Accessibility related question I am working on a mobility app in which we have a `Column` listing ne...
c
Accessibility related question I am working on a mobility app in which we have a
Column
listing nearby Stops. These Stop items show which Lines stop there. When Talkback reaches the Lines, I want it to add a prefix before starting to read out the line numbers which says “Departs from here: ” and then the line numbers, so in the screenshot it would read the name of the stop, then the distance from the stop and then: “Departs form here: bus 231, night bus 973, night bus 996, night bus 996A” Currently I am adding a 1x1 Spacer before the Green box (which is a Column in my code) with the
contentDescription
set to “Departs from here: ” but it feels like a nasty hack. Is there a better way to add a prefix to a group of elements?
j
You could use clearAndSetSemantics
c
Yeah, but then I am clearing everything that my inner elements (the line numbers) would read out. I want to keep that. Since these are elements that we are sharing in multiple places, I would not like to build up the string myself, because if the element is changing how it constructs its own contentDescription, then I would need to change it here also
So I would like something like: get the contentDescription of my descendants, and add a prefix to that
j
Got it. Had a similar use case once. I think thats not possible - but not sure.
c
Yeah, unfortunately I was not able to do this, but thought it might worth asking. Seems like a pretty common task
d
Given we are going with hacky solutions - you could check if screen reader is turned on and add a text composable if yes. Then UI will stay the same for non-screen reader users and for the ones with screen reader on it will nicely let them swipe to read that text and then the numbers
a
Your solution seems totally valid. You want some hidden semantics so you have to use some invisible elements or rebuild the semantics yourself. Why do you feel it nasty?

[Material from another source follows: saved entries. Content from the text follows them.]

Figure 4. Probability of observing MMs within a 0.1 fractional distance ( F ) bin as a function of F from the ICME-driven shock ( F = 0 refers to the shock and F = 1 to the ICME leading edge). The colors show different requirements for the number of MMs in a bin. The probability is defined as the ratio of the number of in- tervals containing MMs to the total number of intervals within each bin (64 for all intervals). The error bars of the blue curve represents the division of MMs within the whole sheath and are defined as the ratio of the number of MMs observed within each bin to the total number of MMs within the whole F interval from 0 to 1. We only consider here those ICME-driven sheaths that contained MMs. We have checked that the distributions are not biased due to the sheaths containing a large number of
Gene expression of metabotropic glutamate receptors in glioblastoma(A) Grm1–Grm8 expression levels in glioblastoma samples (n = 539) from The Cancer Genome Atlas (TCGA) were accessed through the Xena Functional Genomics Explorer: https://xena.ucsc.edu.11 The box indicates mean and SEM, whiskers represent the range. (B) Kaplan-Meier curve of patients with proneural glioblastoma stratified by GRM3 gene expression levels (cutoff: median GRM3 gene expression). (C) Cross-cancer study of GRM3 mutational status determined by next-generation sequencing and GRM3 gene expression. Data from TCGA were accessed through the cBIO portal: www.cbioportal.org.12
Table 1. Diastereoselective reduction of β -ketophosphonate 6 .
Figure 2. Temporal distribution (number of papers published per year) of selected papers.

If there's a, say, modifier to add a prefix to the semantics, should there be modifier to add a suffix or to insert something into the middle of the semantics?
c
@Albert Chang The main problem is that, my extra element is not even invisible, it is 1x1 dp in size, because invisible elements are not read by TalkBack. My main problem with providing my own
contentDescription
is that I did not find a way to evaluate what the system would assign as the default
contentDescription
that I could alter myself. In the good old View world we were iterating over the child Views, getting their contentDescriptions, appending them and then we had it. Should I do the same here?
a
You can just use
Copy code
Modifier.semantics(mergeDescendants = true) {
    contentDescription = "Departs from here"
}
on the parent as the semantics of the parent come before the children when merged.

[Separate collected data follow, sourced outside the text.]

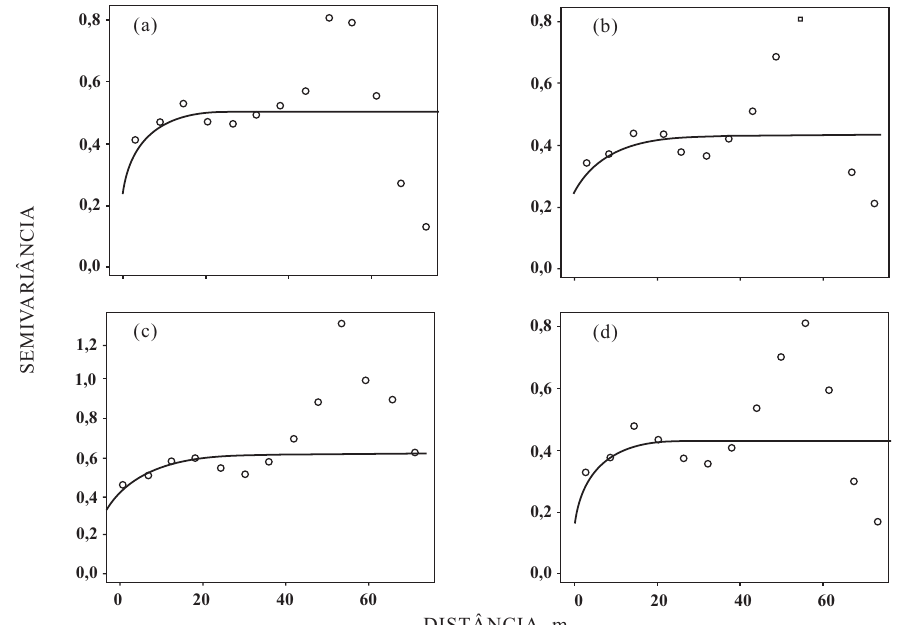
Figura 1. Semivariogramas para armazenagem média no tempo do ano 1 (a), ano 2 (b) ano 3 (c) e média dos três anos (d), para o armazenamento de água no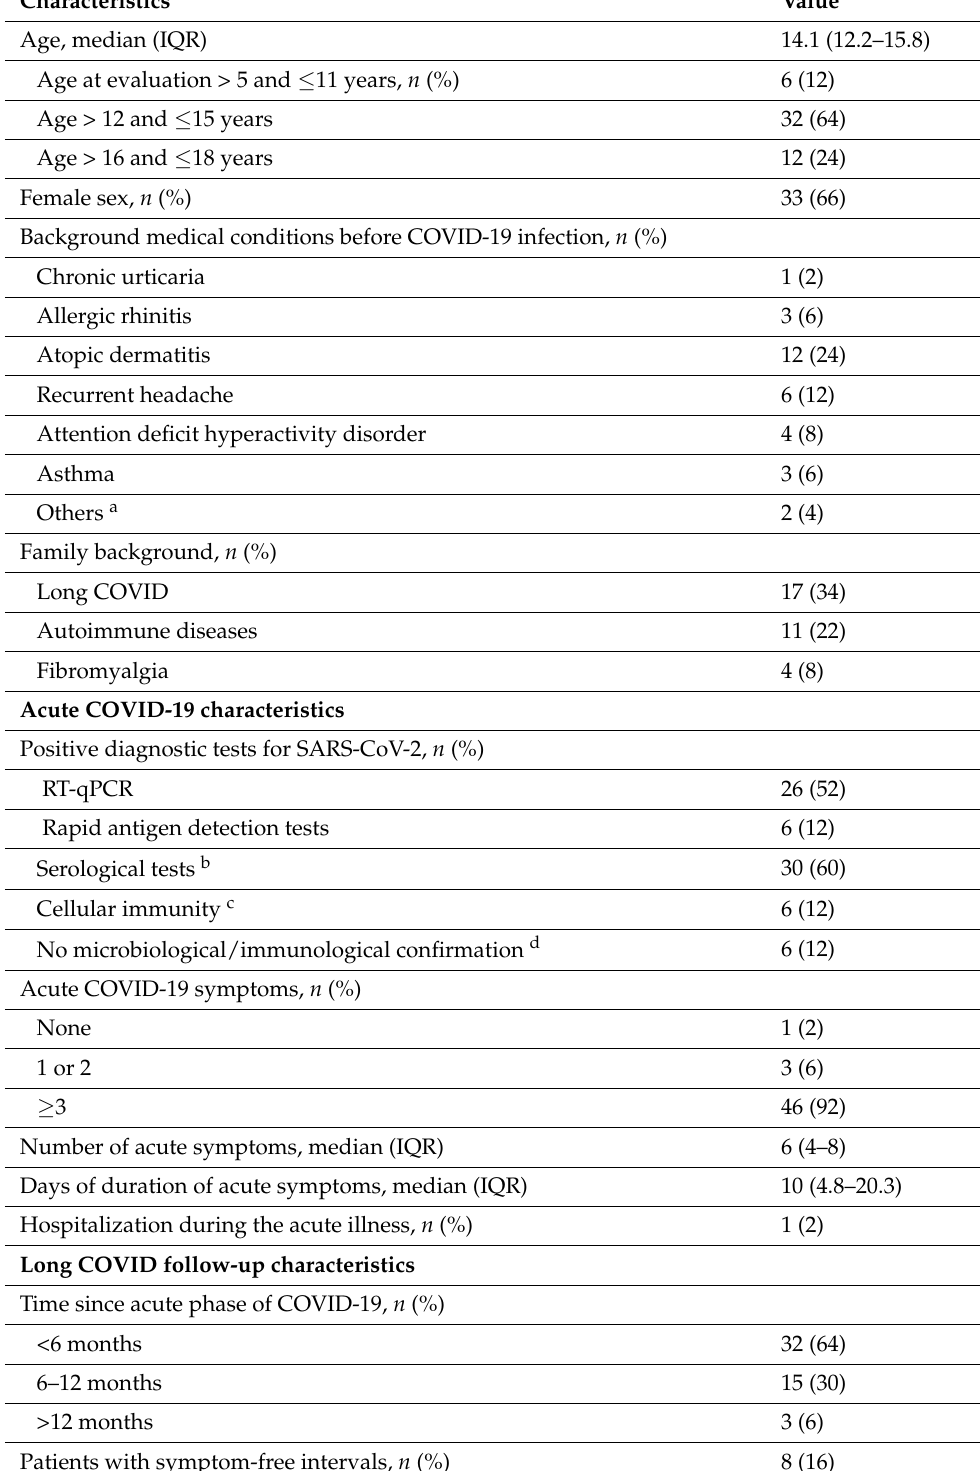
Table 1. Demographic and clinical characteristics of the study sample. Effect of long COVID on the physical activity, mental health, and academic performance of pediatric patients ( n =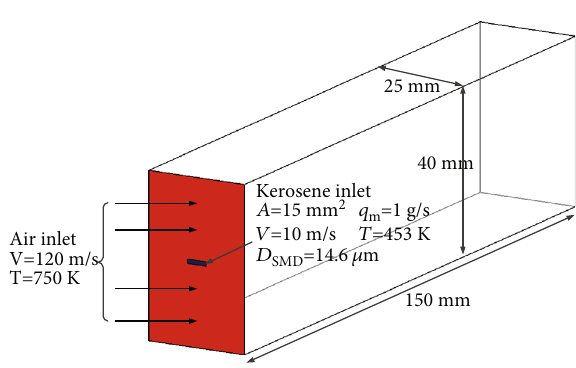
Figure 3: Schematic of the computational domain and boundary conditions for validation of the Euler-Lagrange method.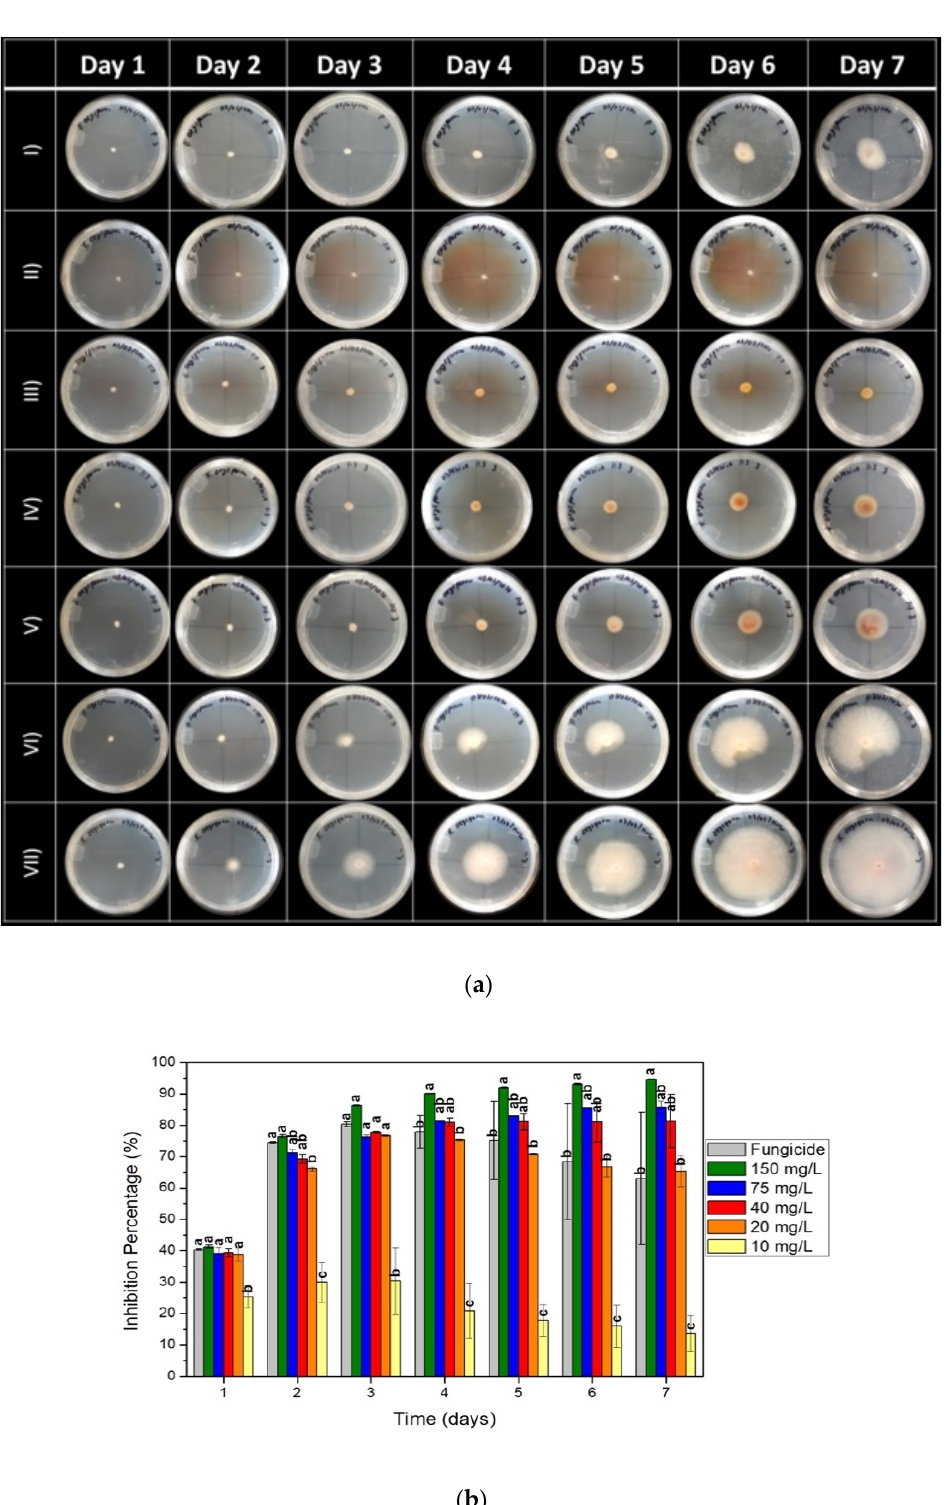
Figure 2. Fol mycelial growth inhibition test treated with AgNPs, synthesized by the green route: ( a ) plates treated with: ( I ) the Fungicide (Captan 2500 mg/L), ( II ) 150 mg/L, ( III ) 75 mg/L, ( IV ) 40 mg/L, ( V ) 20 mg/L, ( VI ) 10 mg/L AgNPs, and ( VII ) sterile distilled water (control); ( b ) per- centage of inhibition of mycelial growth over 7 days. Significance testing was performed using analysis of variance ANOVA and Tukey’s test, p < 0.05. Statistically significant differences are indicated by letters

If want to build the semantics yourself, just use the same ui state as what you use to render the UI since that's the single source of truth. This is how things work in a declarative UI toolkit.
c
What you say about using mergeDescendants together with contentDescription is true, the contentDescription of the parent comes before its children, but using
mergeDescendants
on the parent makes it a standalone item for TalkBack, so now the user has to manually change the focus in order to read out what is inside it.
It is true that you can build your own semantics, but if you have children that customize their contentDescription it can be hard to maintain your custom semantics, and remember to update it whenever you change your content
Thats why it would be nice to retrieve the “original” merged contentDescription of the children and append a prefix before it.
a
using mergeDescendants on the parent makes it a standalone item for TalkBack
In that case, as I said before, use invisible element or rebuild the semantics yourself.
remember to update it whenever you change your content
You don't update the semantics in a declarative UI toolkit. You declare it. That's the whole point of "declarative".
Thats why it would be nice to retrieve the “original” merged contentDescription of the children
Iterating through children is intentionally prohibited in compose's design.
c
Sorry, by updating it I meant updating the code that is responsible for creating the semantics
So that way If I change my child Composables, I would need to update the parent separately
I am going with adding an “invisible” element for now as I don’t have any other idea to solve this. Thank you for the suggestions!